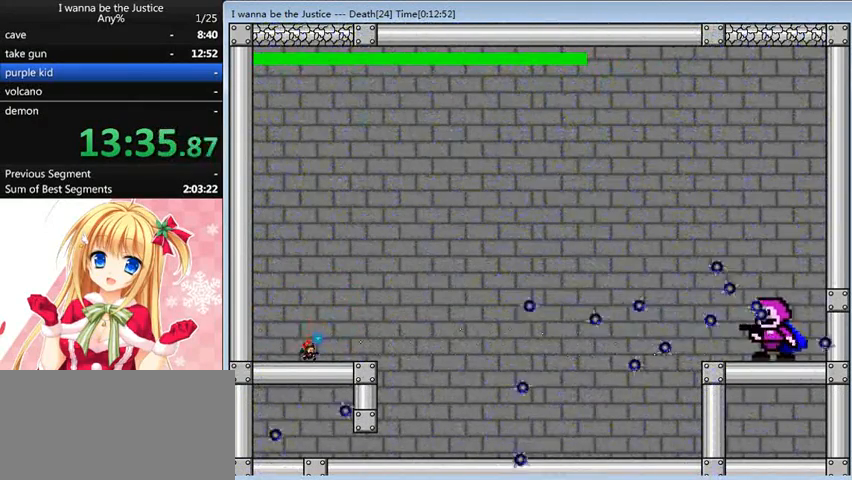
{"keys": [], "events": [[40, "z", "up"], [120, "left", "down"], [120, "z", "down"], [240, "shift_l", "down"], [240, "z", "up"], [280, "left", "up"], [280, "right", "down"], [320, "shift_l", "up"], [320, "z", "down"], [360, "right", "up"], [360, "z", "up"], [440, "z", "down"], [520, "z", "up"]]}
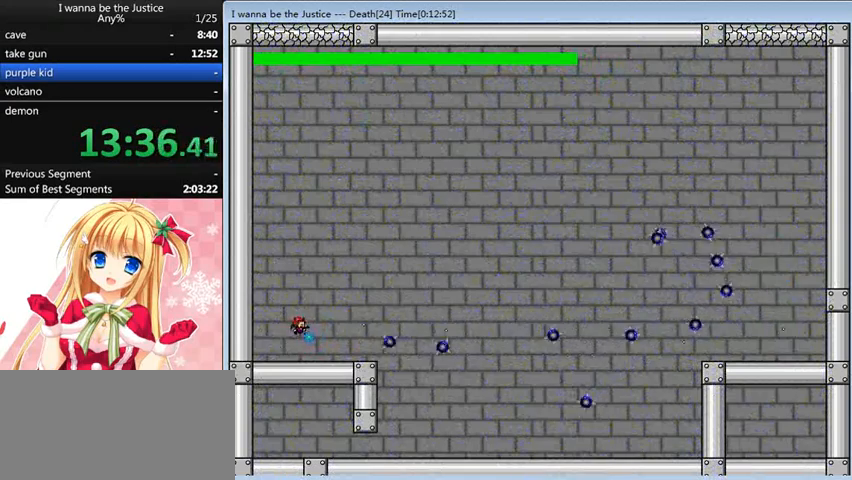
{"keys": ["right"], "events": [[40, "left", "down"], [80, "z", "down"], [160, "z", "up"], [200, "shift_l", "down"], [280, "left", "up"], [280, "right", "down"], [360, "shift_l", "up"], [360, "z", "down"], [440, "z", "up"]]}
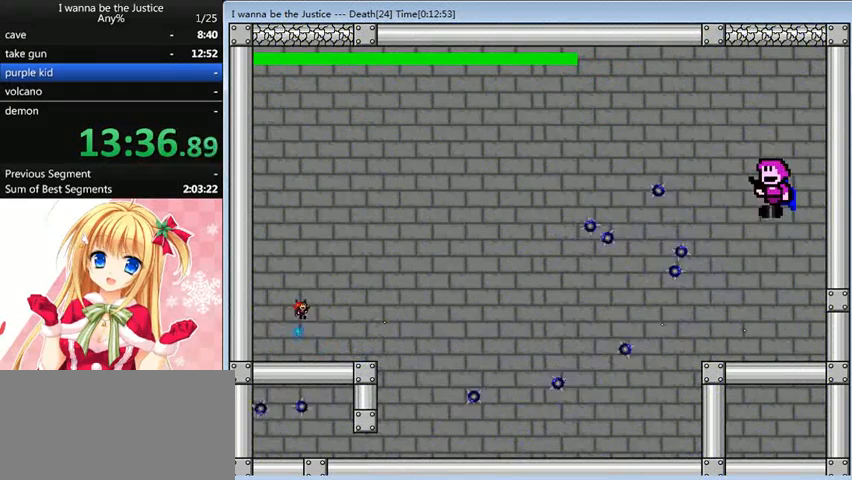
{"keys": [], "events": [[40, "z", "down"], [120, "z", "up"], [160, "z", "down"], [320, "z", "up"], [520, "right", "up"]]}
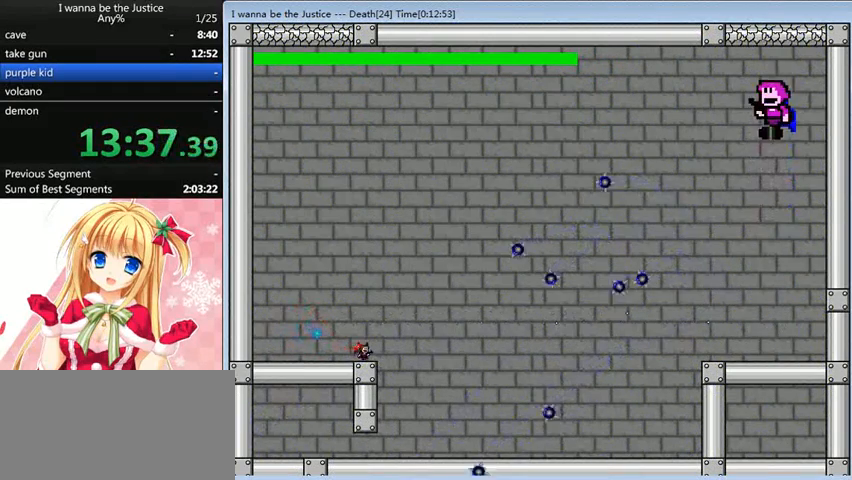
{"keys": ["right", "shift_l"], "events": [[240, "shift_l", "down"], [400, "right", "down"]]}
====================
◆ **Task directions**
Write out the listing above exactly as it stands, pictures excluded.

◆ **Finished exercise**
{"keys": [], "events": [[40, "z", "up"], [120, "left", "down"], [120, "z", "down"], [240, "shift_l", "down"], [240, "z", "up"], [280, "left", "up"], [280, "right", "down"], [320, "shift_l", "up"], [320, "z", "down"], [360, "right", "up"], [360, "z", "up"], [440, "z", "down"], [520, "z", "up"]]}
{"keys": ["right"], "events": [[40, "left", "down"], [80, "z", "down"], [160, "z", "up"], [200, "shift_l", "down"], [280, "left", "up"], [280, "right", "down"], [360, "shift_l", "up"], [360, "z", "down"], [440, "z", "up"]]}
{"keys": [], "events": [[40, "z", "down"], [120, "z", "up"], [160, "z", "down"], [320, "z", "up"], [520, "right", "up"]]}
{"keys": ["right", "shift_l"], "events": [[240, "shift_l", "down"], [400, "right", "down"]]}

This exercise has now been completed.